Texte source:
•••••

Roaditude – Pierre de Cafmeyer, que pouvez nous dire sur vous, et notamment sur vos influences en matière de photographie ?
Pierre de Cafmeyer –  J’ai fait des études d’architecture aux Beaux-Arts de Bruxelles, puis j’ai poursuivi avec d’autres formations artistiques. Lorsque j’étais étudiant, beaucoup de cours étaient accompagnés d’images illustratives plutôt qu’artistiques, des images frontales, presque plates, ressemblaient plutôt à des élévations (dessins des façades) d’architecture qu’à des photos. Cette forme de neutralité évitait de s’attarder sur le message sous-jacent qu’un photographe aurait pu faire passer au travers d’un cadrage et d’un angle de prise de vue. Lorsque nous en venions à des photos de Julius Shulman ou de Lucien Hervé, nous étions confrontés à des photographes d’architecture, mais plus à des photographies d’architecture, et les messages entre contenu et représentation devenaient plus confus.

À la séance du cours de cinéma consacré aux films des frères Lumière, j’ai été très intéressé par certaines « vues documentaires »  de leurs débuts, lorsqu’ils filmaient trente secondes de prises de vues à un endroit, sans narration et mise en scène et qui relève, à mes yeux, du domaine de la photographie. Ces différentes formes de neutralités de prises de vues m’ont toujours ouvert des espaces d’imagination. Cela est sans doute à l’origine d’une partie de ma production artistique: observer, approfondir et donc identifier le travail comme personnel, et puis le restituer de façon cohérente et simple, pour en permettre plusieurs lectures aux spectateurs.

•••••

Consignes:
1: Transcrivez tout ce qui va de « Pierre de Cafmeyer –  J’ai » jusqu'à « devenaient plus confus. » dans l'entretien avec Pierre de Cafmeyer.
2: D'après l'entretien avec Pierre de Cafmeyer, dans quel établissement a-t-il fait ses études d'architecture ?
3: Prolongez l'entretien avec Pierre de Cafmeyer à partir de sa dernière phrase.
Le matériel qui figure ci-dessous n'est pas utile à l'exercice.

Informations présentées:
•••••

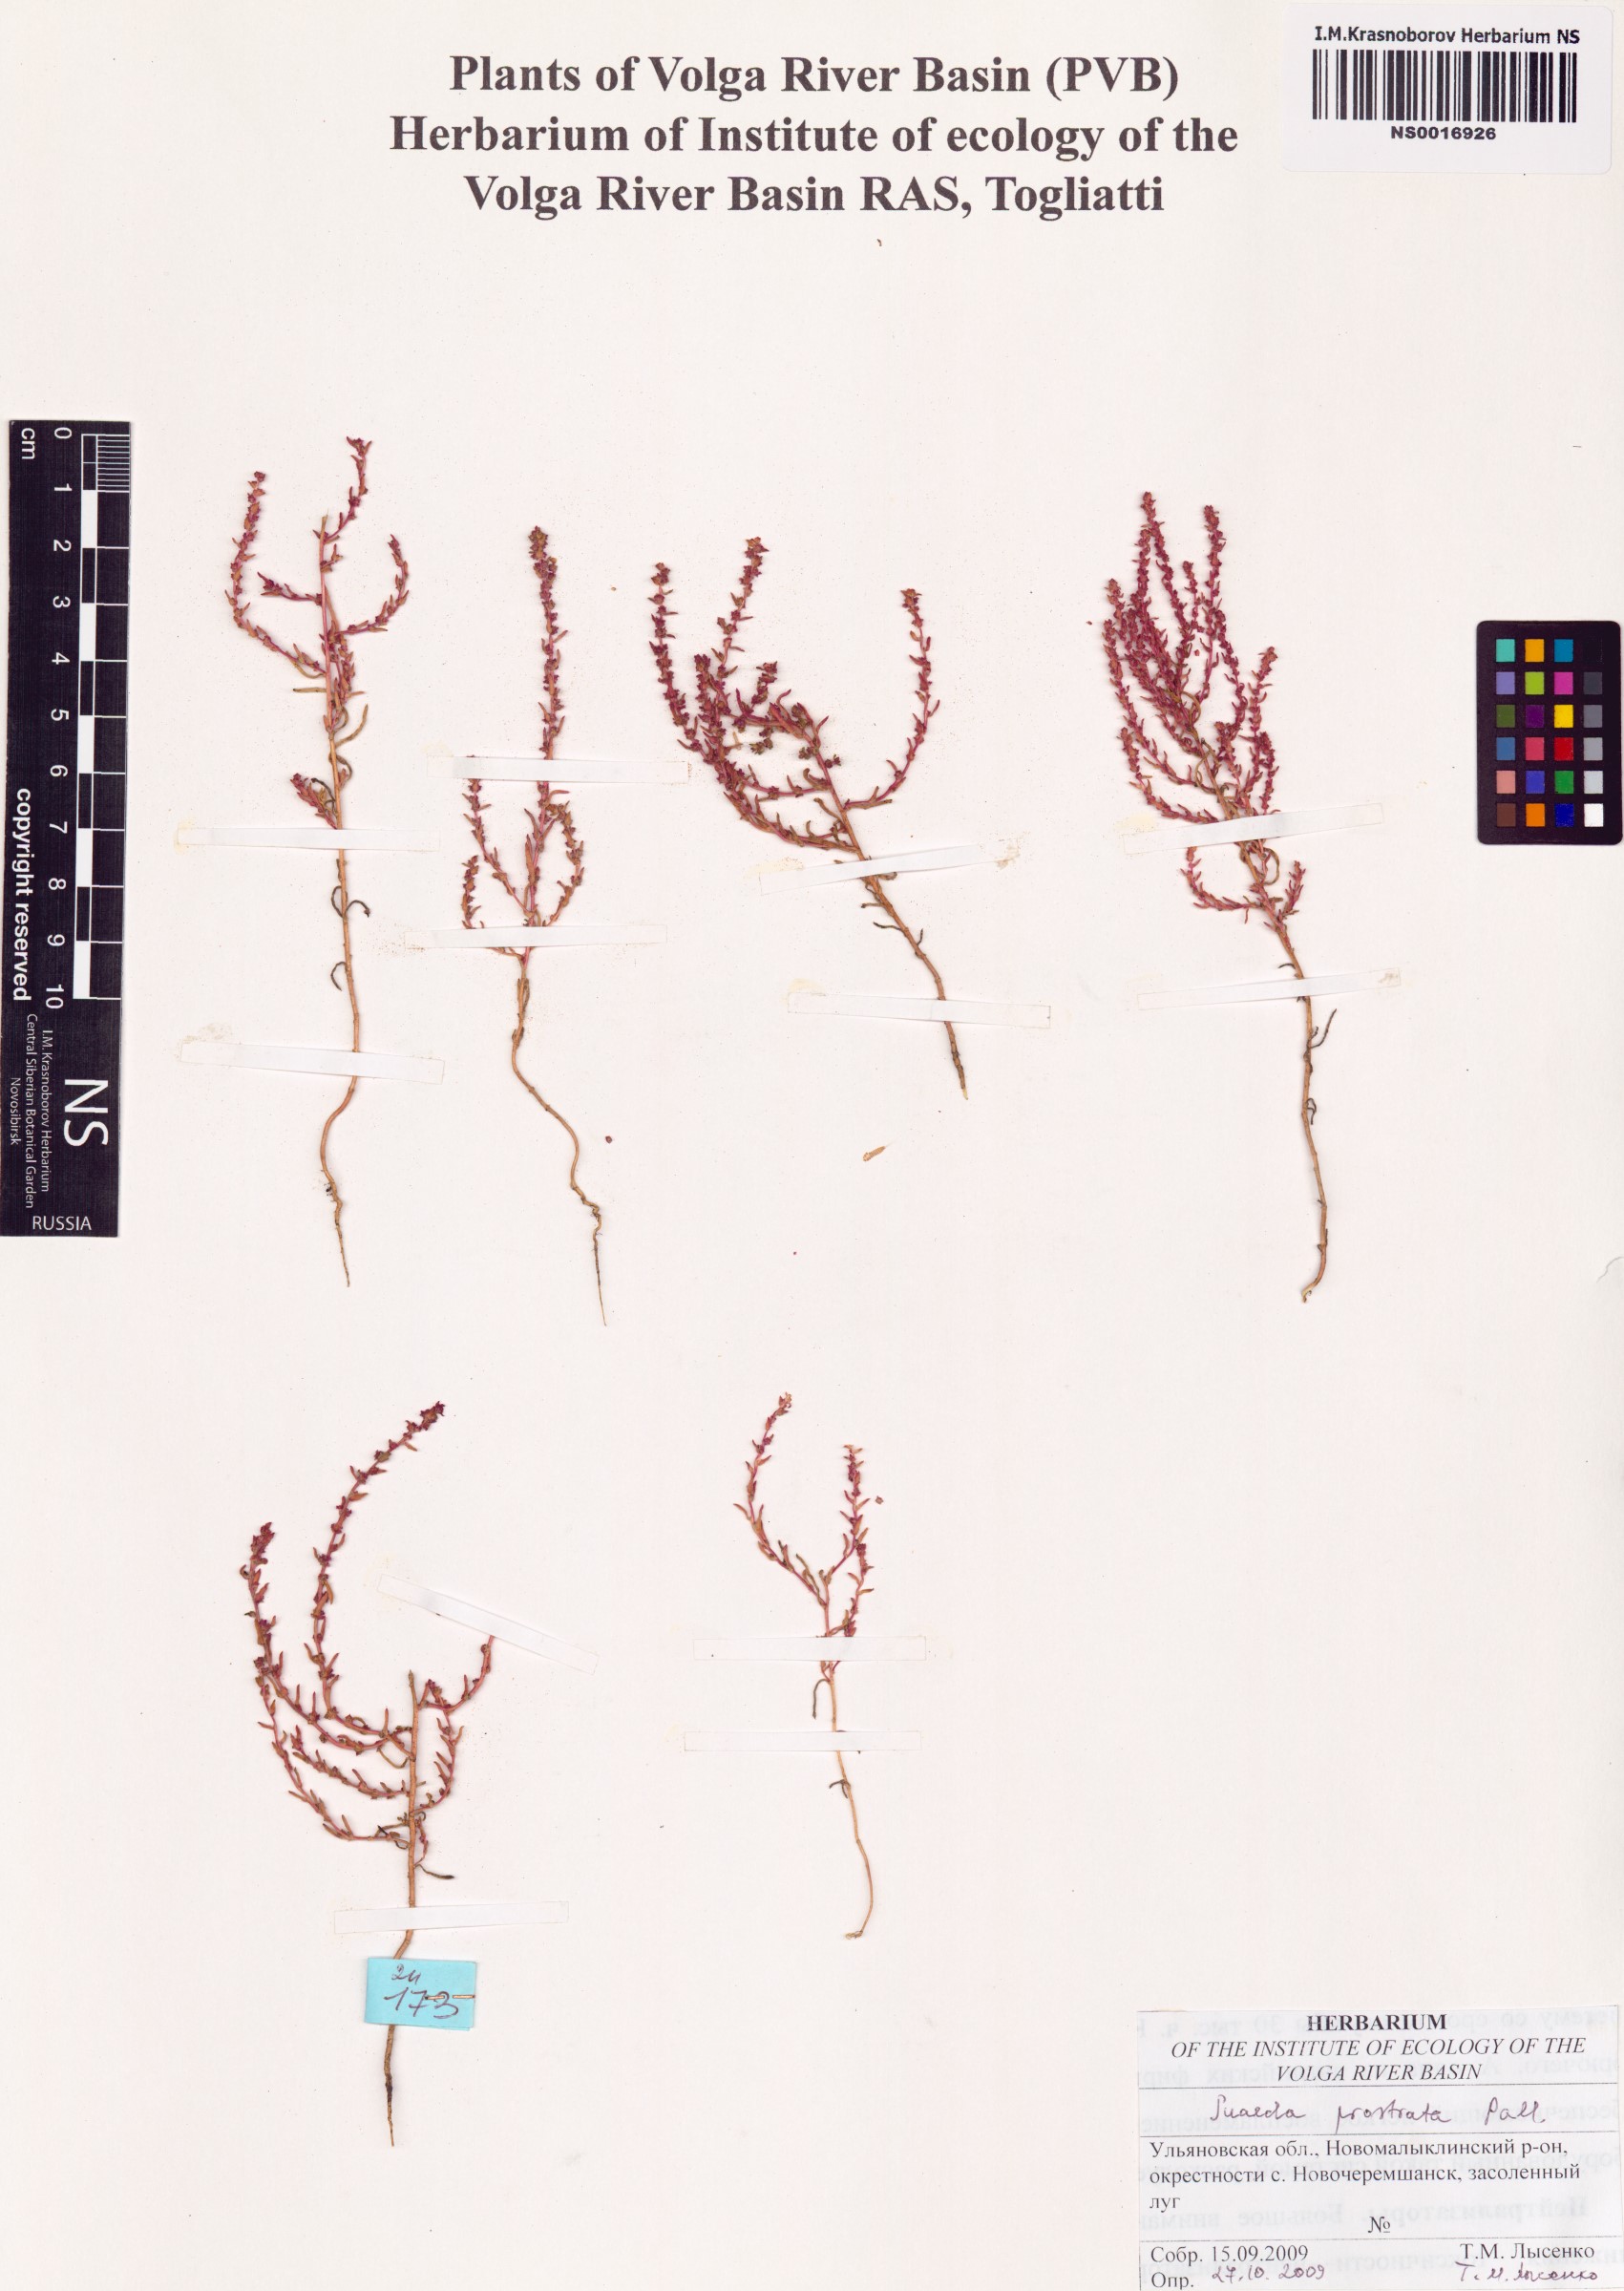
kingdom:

•••••

Réponses:
1:
Pierre de Cafmeyer –  J’ai fait des études d’architecture aux Beaux-Arts de Bruxelles, puis j’ai poursuivi avec d’autres formations artistiques. Lorsque j’étais étudiant, beaucoup de cours étaient accompagnés d’images illustratives plutôt qu’artistiques, des images frontales, presque plates, ressemblaient plutôt à des élévations (dessins des façades) d’architecture qu’à des photos. Cette forme de neutralité évitait de s’attarder sur le message sous-jacent qu’un photographe aurait pu faire passer au travers d’un cadrage et d’un angle de prise de vue. Lorsque nous en venions à des photos de Julius Shulman ou de Lucien Hervé, nous étions confrontés à des photographes d’architecture, mais plus à des photographies d’architecture, et les messages entre contenu et représentation devenaient plus confus.

2: Aux Beaux-Arts de Bruxelles.

3:
Votre série Portraits, constituée de clichés d’arrières de camions saisis sur la route, intrigue… Comment vous est venue cette idée pour le moins originale ?
Un moment donné, pour des raisons personnelles, j’ai parcouru beaucoup de kilomètres entre Paris, Bruxelles et Anvers, et je me suis intéressé au monde de l’autoroute: ses paysages, ses signalétiques, ses architectures, ses infrastructures et ses acteurs. J’ai d’abord photographié les aires de repos avant de développer plusieurs recherches sur la perception du mouvement via les glissières de sécurité, les marquages au sol, les voitures et les camions que je dépassais. Mon regard s’est attardé sur ces derniers qui dégageaient, souvent, des formes, des couleurs et des graphismes originaux et variés.

La première série de photos a été réalisée en Polaroids, car j’aimais l’idée de l’image « instantanée » comme le regard furtif que nous avons sur les camions lorsqu’on les dépasse. L’idée d’une prise de vue en mouvement était acquise, mais le choix de l’angle de prise de vue a demandé un peu de temps. Beaucoup de points de vue semblaient générer des images dont le camion n’était qu’une partie de l’histoire tandis que d’autres étaient insignifiantes. Seule la vue de dos, avec l’absence du chauffeur, l’angle de prise de vue qui s’aligne sur celui du mouvement et la présence importante du revêtement routier m’a semblé créer une histoire qui se suffisait à elle-même.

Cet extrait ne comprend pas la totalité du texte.